Dom Helder tinha como lema missionário o versículo da carta de São Paulo aos Romanos: “esperando contra toda esperança, como Abraão” (Rm 4, 18). Para tanto, em suas viagens internacionais, estimulava as minorias abraâmicas, - semeando grupos em todos os continentes. As minorias abraâmicas eram formadas por aquelas pessoas que esperavam, apesar dos pesares, com firmeza permanente, se comprometendo com a construção de uma sociedade justa e fraterna. Era a não violência ativa.

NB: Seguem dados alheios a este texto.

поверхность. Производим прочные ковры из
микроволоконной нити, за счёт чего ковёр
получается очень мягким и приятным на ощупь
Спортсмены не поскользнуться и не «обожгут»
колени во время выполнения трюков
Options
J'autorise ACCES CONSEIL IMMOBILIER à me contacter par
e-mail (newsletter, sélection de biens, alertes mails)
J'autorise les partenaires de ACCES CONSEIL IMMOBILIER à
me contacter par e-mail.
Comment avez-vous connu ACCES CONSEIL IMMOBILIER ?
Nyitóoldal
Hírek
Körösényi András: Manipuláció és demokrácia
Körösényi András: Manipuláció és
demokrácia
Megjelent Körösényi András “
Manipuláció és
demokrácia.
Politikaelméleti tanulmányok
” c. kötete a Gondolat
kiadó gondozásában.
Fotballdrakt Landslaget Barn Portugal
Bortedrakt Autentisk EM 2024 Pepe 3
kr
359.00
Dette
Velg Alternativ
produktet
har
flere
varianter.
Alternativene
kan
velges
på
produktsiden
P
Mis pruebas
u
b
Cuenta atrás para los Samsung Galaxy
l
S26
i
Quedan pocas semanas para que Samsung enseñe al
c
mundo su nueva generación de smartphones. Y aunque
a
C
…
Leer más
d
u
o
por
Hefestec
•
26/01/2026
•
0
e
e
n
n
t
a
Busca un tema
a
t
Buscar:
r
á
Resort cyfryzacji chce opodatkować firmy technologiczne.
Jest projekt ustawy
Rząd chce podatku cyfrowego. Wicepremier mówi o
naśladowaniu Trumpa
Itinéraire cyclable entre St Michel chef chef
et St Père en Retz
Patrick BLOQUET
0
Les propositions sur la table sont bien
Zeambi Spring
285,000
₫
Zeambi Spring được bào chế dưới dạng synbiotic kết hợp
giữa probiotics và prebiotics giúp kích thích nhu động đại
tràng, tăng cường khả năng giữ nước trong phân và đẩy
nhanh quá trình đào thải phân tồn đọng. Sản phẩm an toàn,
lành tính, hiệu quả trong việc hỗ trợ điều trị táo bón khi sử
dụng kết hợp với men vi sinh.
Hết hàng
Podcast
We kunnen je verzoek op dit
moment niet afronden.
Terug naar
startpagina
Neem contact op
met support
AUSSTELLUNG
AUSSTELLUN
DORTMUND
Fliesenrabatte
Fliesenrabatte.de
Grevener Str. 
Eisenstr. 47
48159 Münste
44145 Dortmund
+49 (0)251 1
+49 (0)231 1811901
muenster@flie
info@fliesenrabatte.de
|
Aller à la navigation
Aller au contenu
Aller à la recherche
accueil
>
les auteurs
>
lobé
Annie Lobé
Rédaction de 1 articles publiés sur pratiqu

Nesta comemoração do centenário do nascimento de Dom Helder, ecoam, com sentido renovado, as palavras da Carta aos Hebreus que ouvimos há pouco: “Não vos esqueçais das boas ações e da comunhão, pois esses são os sacrifícios que agradam a Deus. O Deus da paz, que fez subir dentre os mortos aquele que se tornou, pelo sangue de uma aliança eterna, o grande pastor das ovelhas, nosso Senhor Jesus, vos torne aptos a todo bem, para fazerdes a sua vontade; que ele realize em nós o que lhe é agradável, por Jesus Cristo, ao qual seja dada a glória pelos séculos dos séculos. Amém!” (Hb 13,16.20-21).
* Homilia de Dom Geraldo Lyrio Rocha, arcebispo de Mariana (MG) e residente da CNBB, na missa do centenário de nascimento de dom Helder Camara, em Recife (PE).